### Exercise description
In the entries below, find each line with the word "program" and pull it out.

Collection entries
..........
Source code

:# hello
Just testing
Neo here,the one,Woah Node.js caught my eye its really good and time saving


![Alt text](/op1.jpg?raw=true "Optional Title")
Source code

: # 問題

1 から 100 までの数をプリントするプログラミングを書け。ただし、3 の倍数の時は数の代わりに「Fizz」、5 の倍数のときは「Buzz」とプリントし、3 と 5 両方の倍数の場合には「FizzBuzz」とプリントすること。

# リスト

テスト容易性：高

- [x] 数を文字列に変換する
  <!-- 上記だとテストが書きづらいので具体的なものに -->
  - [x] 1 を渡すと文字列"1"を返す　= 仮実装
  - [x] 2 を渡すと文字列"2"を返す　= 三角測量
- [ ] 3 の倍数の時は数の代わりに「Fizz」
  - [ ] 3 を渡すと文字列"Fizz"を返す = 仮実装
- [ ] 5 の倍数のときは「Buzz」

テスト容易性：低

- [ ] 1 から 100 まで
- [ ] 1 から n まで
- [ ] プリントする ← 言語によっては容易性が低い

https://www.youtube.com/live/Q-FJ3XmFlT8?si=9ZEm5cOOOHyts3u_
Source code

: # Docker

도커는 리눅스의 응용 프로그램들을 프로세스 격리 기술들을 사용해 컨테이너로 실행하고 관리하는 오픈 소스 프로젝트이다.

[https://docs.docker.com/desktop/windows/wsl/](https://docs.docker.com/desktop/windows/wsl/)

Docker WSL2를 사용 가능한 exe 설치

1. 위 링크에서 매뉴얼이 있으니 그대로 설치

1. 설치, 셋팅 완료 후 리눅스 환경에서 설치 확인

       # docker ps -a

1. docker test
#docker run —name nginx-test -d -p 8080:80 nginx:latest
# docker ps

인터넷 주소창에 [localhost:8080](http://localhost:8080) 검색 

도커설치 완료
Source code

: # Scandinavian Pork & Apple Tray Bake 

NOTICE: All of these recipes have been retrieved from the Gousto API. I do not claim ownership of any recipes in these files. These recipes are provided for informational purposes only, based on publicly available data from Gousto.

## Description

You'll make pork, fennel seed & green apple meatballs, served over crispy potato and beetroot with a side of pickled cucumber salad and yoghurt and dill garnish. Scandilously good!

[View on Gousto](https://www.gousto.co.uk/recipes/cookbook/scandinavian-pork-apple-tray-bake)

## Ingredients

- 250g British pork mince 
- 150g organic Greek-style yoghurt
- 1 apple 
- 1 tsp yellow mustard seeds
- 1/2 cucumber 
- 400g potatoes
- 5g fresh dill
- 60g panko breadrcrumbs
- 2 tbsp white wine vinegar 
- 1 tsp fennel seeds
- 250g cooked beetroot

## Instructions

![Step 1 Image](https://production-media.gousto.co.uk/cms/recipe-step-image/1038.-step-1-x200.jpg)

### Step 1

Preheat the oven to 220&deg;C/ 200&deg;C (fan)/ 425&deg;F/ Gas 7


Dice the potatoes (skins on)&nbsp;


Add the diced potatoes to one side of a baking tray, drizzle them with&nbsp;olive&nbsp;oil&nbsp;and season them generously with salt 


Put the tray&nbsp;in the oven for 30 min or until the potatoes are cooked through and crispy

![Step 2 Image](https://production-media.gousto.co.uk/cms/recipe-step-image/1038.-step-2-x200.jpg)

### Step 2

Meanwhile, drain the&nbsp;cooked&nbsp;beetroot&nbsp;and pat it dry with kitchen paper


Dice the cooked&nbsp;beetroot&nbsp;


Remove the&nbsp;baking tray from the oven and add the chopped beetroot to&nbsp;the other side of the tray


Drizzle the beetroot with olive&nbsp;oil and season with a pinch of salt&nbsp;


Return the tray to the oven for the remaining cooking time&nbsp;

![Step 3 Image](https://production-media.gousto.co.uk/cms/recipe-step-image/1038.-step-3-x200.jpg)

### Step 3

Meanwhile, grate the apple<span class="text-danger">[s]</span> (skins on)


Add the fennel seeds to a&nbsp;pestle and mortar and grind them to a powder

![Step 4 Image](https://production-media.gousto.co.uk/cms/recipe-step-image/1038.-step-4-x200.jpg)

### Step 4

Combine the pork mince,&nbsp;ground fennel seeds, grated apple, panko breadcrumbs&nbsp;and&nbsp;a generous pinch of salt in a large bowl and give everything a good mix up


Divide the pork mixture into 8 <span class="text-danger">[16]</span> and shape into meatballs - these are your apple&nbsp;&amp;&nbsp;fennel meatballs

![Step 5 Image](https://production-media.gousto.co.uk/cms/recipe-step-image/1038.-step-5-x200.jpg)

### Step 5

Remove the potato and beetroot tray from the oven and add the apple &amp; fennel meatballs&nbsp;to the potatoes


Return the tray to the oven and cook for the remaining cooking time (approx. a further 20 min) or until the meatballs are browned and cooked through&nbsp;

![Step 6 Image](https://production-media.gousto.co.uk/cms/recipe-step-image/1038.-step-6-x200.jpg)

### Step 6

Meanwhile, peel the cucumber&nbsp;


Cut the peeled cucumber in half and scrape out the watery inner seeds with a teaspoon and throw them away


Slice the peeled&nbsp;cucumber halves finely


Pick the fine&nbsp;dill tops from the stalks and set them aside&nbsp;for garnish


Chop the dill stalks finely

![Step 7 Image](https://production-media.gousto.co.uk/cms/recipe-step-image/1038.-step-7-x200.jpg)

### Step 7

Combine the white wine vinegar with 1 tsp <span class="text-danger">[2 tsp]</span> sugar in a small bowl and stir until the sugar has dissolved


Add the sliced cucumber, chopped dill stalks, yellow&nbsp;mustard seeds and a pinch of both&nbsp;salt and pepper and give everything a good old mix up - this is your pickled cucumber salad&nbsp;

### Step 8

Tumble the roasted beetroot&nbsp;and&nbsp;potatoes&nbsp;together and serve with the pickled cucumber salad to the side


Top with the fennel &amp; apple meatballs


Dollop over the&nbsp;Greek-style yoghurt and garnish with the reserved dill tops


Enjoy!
..........
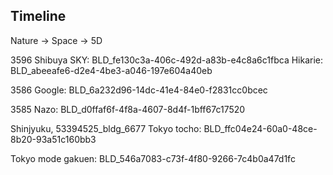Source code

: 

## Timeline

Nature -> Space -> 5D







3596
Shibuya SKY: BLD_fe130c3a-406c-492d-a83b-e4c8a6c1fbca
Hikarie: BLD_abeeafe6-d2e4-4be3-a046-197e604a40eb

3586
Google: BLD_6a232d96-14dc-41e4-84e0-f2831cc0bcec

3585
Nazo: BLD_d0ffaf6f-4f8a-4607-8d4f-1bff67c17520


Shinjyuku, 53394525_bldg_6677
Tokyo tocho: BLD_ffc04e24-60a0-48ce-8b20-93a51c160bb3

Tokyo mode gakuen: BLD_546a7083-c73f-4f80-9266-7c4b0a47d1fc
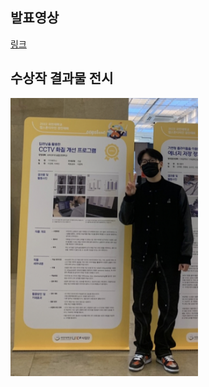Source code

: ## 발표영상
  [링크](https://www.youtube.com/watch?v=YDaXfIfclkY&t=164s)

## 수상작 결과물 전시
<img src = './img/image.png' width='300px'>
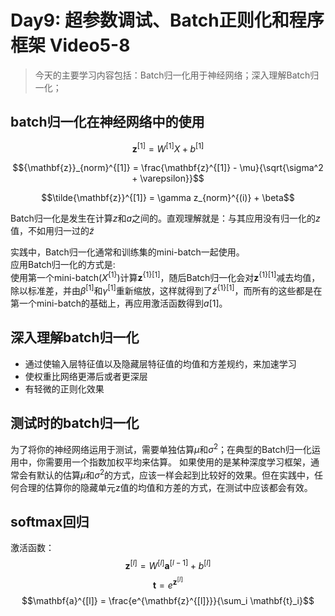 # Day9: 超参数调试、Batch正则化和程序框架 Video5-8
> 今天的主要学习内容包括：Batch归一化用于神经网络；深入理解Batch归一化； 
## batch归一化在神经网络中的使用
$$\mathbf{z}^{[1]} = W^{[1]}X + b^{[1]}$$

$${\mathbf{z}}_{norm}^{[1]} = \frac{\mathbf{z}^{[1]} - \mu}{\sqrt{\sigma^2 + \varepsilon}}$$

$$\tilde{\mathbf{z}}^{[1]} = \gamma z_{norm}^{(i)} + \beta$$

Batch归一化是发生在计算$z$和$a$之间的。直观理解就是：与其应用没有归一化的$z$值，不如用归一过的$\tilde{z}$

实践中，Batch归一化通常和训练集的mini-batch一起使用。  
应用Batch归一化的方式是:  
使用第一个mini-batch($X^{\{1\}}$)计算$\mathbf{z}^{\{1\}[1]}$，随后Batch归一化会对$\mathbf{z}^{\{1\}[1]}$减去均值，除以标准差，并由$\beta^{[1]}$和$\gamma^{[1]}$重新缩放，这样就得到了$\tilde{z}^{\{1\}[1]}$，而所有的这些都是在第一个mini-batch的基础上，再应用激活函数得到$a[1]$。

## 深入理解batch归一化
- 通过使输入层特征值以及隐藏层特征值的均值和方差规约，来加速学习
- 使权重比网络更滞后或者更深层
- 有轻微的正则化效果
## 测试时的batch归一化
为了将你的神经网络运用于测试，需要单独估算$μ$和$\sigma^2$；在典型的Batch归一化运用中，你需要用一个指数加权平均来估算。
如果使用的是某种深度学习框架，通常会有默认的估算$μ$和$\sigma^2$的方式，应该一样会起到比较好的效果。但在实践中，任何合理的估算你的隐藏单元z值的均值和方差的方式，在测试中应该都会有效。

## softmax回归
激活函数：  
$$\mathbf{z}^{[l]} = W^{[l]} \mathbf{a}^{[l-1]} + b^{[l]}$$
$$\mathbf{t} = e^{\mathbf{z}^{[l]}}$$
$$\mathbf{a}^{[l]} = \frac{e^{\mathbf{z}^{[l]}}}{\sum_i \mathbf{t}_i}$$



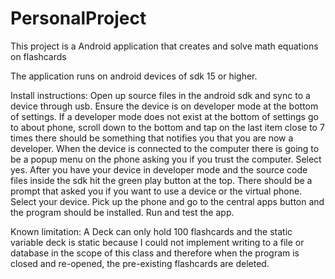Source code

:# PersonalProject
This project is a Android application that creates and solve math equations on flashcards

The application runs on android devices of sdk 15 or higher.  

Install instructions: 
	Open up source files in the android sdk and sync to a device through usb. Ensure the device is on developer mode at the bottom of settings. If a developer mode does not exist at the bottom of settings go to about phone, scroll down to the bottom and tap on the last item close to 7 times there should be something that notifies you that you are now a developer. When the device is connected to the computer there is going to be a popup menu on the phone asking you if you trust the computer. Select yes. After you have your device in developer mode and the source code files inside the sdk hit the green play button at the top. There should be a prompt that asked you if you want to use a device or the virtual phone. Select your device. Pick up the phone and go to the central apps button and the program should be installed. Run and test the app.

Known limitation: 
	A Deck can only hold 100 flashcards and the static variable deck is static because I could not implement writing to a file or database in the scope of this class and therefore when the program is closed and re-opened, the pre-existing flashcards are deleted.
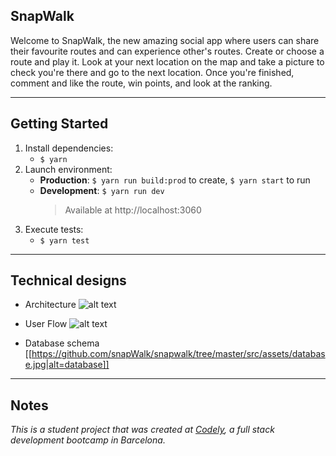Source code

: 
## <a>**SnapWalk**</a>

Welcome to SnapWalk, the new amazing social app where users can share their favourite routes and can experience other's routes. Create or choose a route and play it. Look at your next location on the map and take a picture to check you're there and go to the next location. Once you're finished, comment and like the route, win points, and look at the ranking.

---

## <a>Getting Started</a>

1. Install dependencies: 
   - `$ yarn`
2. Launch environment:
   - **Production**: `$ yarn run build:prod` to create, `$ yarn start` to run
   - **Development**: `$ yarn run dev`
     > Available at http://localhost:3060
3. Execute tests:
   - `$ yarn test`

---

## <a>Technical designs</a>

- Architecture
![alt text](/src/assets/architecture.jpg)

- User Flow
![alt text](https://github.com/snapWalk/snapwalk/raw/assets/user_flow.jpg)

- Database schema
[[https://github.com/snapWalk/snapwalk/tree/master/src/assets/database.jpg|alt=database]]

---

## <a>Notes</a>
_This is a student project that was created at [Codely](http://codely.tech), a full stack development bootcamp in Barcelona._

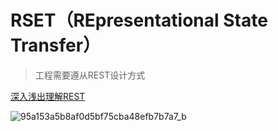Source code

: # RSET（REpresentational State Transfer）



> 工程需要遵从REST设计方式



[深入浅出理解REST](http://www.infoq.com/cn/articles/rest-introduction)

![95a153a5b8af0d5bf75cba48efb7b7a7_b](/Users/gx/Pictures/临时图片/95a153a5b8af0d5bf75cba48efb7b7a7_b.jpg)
..........
### Worked solution
	Open up source files in the android sdk and sync to a device through usb. Ensure the device is on developer mode at the bottom of settings. If a developer mode does not exist at the bottom of settings go to about phone, scroll down to the bottom and tap on the last item close to 7 times there should be something that notifies you that you are now a developer. When the device is connected to the computer there is going to be a popup menu on the phone asking you if you trust the computer. Select yes. After you have your device in developer mode and the source code files inside the sdk hit the green play button at the top. There should be a prompt that asked you if you want to use a device or the virtual phone. Select your device. Pick up the phone and go to the central apps button and the program should be installed. Run and test the app.
	A Deck can only hold 100 flashcards and the static variable deck is static because I could not implement writing to a file or database in the scope of this class and therefore when the program is closed and re-opened, the pre-existing flashcards are deleted.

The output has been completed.